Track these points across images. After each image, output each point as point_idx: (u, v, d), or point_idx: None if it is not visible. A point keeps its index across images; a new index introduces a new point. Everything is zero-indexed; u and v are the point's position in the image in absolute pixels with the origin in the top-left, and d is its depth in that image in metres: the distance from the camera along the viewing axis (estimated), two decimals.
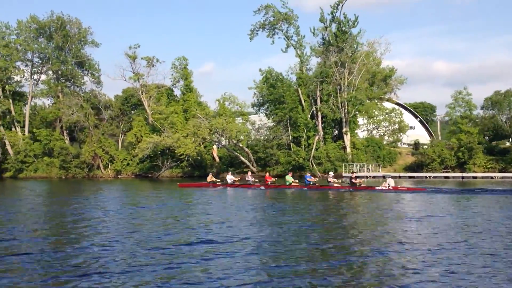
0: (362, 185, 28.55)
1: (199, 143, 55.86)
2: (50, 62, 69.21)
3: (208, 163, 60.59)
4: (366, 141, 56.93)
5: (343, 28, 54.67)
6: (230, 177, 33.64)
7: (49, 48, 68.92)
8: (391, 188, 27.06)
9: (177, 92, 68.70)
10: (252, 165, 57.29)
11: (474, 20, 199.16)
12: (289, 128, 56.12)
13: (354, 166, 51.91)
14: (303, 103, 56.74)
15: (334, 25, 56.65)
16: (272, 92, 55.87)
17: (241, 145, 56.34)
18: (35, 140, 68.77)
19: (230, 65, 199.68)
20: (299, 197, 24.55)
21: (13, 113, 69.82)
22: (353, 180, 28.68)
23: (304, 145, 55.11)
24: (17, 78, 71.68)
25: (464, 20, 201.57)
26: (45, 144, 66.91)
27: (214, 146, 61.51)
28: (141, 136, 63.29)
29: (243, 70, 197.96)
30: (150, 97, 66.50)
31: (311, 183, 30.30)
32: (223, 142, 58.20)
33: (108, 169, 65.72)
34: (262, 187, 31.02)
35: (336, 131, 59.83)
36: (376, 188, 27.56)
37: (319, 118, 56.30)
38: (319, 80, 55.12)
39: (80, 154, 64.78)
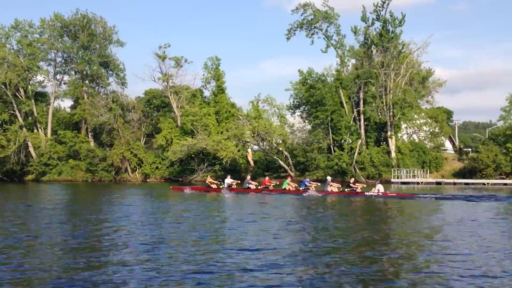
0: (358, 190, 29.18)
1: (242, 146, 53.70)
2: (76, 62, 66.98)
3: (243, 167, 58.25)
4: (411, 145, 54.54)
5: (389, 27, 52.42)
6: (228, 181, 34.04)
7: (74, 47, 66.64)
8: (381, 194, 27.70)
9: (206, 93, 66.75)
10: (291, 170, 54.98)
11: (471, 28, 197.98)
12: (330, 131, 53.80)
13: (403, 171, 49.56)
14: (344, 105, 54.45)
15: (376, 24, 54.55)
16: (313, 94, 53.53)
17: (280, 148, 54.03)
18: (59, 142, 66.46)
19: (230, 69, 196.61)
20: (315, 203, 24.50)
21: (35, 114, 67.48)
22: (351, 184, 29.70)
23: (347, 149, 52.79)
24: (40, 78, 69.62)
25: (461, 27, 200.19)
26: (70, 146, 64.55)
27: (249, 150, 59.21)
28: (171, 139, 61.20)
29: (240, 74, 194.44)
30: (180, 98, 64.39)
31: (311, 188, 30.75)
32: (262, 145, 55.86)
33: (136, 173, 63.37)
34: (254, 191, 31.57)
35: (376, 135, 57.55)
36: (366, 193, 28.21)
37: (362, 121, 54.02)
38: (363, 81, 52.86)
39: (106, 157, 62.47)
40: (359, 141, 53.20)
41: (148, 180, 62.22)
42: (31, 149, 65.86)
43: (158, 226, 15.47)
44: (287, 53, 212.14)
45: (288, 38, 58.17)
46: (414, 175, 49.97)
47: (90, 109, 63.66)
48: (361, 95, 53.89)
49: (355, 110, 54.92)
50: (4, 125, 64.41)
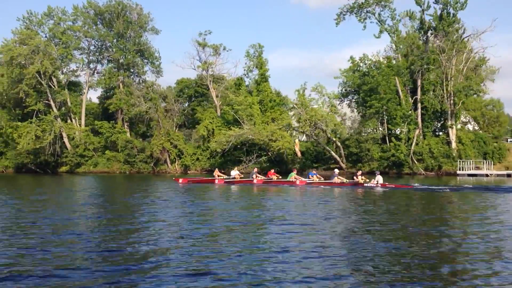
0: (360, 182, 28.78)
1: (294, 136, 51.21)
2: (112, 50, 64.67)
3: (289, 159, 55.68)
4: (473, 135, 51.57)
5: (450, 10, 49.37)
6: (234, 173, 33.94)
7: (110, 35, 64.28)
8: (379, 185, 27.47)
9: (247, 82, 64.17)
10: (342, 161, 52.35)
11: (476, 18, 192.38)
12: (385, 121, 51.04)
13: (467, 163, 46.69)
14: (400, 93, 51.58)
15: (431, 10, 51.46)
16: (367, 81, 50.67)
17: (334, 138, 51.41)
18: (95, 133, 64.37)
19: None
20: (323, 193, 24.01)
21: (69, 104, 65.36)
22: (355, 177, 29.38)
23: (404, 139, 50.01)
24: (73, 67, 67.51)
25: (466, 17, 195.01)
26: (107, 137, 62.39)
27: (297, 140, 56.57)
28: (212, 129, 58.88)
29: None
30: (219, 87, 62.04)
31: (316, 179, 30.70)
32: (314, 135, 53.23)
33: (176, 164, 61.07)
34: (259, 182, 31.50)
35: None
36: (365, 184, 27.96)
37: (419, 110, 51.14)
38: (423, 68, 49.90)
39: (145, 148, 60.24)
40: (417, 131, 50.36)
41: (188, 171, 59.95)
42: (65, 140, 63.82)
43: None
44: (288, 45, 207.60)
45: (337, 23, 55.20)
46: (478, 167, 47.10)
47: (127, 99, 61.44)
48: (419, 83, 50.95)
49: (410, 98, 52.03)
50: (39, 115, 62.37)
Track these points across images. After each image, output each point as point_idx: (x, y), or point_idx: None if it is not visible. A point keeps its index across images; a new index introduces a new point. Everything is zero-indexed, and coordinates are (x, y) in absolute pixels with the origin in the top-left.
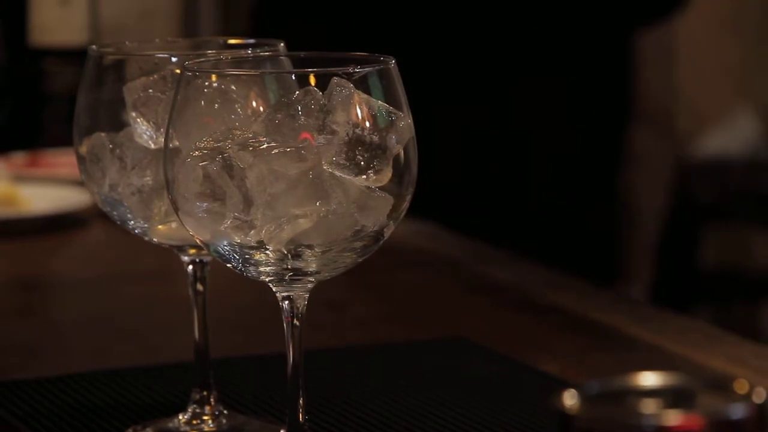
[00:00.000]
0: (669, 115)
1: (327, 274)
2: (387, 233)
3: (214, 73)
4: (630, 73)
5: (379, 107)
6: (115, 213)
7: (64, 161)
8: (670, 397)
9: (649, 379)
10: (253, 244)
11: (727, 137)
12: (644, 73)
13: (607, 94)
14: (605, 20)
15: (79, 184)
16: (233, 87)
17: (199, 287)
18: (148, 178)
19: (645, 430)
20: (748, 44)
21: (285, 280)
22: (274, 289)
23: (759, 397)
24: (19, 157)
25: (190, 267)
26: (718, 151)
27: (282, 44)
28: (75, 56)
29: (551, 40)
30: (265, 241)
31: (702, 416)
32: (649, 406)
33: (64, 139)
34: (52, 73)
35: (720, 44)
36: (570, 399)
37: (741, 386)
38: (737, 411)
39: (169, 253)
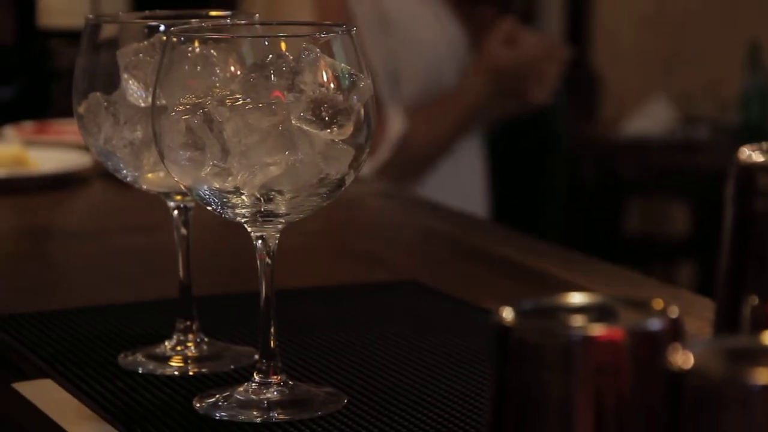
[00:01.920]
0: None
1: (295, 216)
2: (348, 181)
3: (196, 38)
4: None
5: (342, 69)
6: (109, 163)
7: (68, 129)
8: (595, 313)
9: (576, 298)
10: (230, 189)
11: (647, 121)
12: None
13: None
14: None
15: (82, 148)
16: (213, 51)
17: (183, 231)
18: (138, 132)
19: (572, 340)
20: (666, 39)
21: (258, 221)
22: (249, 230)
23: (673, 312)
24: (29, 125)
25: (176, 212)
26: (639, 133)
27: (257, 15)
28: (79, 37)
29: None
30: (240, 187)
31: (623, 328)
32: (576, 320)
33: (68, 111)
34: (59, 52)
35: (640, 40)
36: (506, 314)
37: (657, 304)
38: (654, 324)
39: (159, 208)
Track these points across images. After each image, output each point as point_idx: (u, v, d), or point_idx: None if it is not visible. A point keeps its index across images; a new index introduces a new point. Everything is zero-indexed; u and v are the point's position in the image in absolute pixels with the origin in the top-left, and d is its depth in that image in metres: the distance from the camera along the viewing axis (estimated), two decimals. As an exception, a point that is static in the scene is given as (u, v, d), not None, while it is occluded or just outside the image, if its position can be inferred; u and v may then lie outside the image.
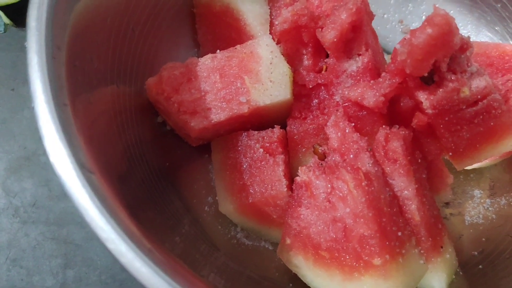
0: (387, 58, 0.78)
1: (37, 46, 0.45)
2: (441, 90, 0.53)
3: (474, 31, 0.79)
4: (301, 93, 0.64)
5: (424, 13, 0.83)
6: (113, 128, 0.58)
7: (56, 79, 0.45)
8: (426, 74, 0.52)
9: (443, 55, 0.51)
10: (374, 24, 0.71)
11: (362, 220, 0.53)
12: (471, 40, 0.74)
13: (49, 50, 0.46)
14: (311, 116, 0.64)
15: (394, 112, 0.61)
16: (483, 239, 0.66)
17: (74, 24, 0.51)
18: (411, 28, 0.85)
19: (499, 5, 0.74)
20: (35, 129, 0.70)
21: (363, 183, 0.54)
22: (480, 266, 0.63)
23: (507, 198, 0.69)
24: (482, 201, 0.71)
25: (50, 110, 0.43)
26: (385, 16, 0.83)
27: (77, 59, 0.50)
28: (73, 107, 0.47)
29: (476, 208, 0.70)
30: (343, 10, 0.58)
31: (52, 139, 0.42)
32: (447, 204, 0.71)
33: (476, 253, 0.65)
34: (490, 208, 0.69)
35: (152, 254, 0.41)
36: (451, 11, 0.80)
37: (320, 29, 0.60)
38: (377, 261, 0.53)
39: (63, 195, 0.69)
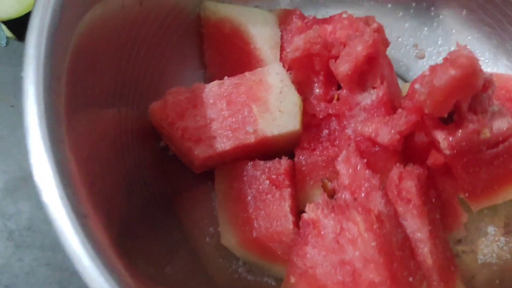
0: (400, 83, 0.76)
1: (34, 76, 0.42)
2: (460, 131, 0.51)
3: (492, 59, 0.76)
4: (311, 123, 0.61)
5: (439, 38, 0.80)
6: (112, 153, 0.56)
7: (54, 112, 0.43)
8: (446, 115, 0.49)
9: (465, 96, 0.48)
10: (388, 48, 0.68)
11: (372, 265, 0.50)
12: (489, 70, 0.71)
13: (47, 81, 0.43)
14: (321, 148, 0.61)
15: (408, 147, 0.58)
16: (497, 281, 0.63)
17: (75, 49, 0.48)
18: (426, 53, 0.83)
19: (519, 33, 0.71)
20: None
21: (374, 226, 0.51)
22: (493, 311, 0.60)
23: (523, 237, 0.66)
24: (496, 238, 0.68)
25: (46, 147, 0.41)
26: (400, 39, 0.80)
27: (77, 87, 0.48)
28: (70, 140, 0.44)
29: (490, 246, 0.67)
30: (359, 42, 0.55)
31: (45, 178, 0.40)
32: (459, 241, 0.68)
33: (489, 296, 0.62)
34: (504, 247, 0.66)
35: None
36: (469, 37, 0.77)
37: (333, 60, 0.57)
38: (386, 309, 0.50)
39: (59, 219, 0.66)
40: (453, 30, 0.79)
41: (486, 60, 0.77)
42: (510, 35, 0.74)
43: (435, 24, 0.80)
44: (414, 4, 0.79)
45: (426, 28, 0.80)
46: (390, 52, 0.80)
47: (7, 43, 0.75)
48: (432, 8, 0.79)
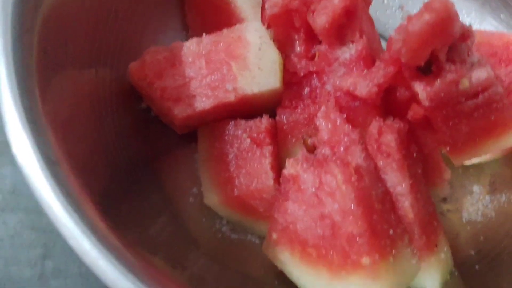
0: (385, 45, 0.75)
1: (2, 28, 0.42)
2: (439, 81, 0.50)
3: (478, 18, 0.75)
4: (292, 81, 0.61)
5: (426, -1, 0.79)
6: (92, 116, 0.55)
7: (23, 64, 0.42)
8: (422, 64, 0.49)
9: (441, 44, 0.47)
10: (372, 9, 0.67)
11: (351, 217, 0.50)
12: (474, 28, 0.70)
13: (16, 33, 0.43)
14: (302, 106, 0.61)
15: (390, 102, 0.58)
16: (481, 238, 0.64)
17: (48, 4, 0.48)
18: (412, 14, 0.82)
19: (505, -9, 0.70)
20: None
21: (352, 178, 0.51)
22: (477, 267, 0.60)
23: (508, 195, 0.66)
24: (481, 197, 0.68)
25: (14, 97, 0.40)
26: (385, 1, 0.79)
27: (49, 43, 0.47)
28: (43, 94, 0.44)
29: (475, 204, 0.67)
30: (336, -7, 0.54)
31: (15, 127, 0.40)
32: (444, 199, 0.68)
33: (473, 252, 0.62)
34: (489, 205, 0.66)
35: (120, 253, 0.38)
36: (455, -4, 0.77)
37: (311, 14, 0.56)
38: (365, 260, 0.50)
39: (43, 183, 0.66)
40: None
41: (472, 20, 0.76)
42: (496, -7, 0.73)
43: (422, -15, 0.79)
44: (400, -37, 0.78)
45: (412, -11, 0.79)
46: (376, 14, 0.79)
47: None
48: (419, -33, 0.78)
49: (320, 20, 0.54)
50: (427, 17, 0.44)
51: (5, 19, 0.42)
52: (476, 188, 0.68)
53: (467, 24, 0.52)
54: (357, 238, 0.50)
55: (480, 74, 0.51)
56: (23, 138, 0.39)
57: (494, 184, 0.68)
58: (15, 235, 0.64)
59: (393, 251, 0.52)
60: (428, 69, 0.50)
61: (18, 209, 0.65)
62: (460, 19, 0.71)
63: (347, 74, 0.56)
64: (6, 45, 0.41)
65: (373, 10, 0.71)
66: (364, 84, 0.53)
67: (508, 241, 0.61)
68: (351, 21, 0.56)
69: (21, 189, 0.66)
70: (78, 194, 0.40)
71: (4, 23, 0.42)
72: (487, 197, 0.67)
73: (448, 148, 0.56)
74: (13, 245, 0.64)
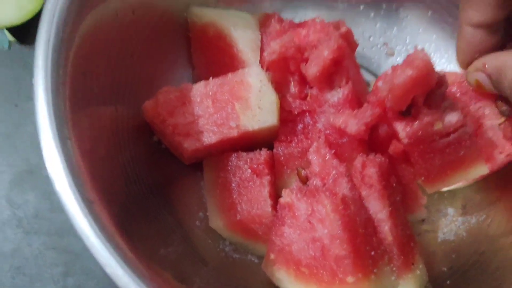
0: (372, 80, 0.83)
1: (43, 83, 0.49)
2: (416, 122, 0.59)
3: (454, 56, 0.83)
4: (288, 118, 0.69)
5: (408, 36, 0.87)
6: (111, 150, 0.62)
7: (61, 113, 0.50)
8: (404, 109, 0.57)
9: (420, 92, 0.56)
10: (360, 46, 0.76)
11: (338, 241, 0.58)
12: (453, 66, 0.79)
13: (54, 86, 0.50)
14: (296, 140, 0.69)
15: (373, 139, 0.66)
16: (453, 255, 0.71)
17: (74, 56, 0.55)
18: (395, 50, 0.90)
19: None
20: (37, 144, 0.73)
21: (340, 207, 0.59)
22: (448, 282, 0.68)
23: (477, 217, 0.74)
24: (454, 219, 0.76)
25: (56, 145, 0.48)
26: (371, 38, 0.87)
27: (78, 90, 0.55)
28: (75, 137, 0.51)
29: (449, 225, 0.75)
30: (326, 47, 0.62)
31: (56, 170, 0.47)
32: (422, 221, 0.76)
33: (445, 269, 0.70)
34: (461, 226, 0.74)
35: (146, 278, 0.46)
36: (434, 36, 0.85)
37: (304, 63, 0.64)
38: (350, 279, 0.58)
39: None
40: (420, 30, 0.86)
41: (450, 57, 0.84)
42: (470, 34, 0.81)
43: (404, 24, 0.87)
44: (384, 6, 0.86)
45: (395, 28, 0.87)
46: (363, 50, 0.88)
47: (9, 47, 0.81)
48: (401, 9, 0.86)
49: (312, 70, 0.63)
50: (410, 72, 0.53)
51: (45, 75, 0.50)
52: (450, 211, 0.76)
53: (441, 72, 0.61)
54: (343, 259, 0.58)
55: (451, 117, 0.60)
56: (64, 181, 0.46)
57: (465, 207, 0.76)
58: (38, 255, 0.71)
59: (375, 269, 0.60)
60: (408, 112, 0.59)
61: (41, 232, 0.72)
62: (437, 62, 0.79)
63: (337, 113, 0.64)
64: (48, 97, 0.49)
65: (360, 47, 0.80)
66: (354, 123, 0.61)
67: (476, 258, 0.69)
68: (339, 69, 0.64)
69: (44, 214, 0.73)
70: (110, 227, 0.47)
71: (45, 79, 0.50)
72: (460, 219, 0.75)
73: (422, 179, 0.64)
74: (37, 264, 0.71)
_ _ _ _ _ _ _
» WORK TO COMPLETE: Omitting all pictures, restate exactly the lines of the material from its start through the line that contains "11: (474, 20, 199.16)".

» EXERCISE OUTPUT:
Track these points across images. After each image, output each point as point_idx: (u, v, d), or point_idx: None if it is not visible. A point keeps its index across images; a new index introduces a new point. Everything is zero-indexed; u and v are the point's position in the image in absolute pixels with the origin in the top-left, and d is its depth in that image in metres: the distance from the camera along the viewing axis (estimated), two decimals.
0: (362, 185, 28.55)
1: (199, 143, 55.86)
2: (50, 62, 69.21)
3: (208, 163, 60.59)
4: (366, 141, 56.93)
5: (343, 28, 54.67)
6: (230, 177, 33.64)
7: (49, 48, 68.92)
8: (391, 188, 27.06)
9: (177, 92, 68.70)
10: (252, 165, 57.29)
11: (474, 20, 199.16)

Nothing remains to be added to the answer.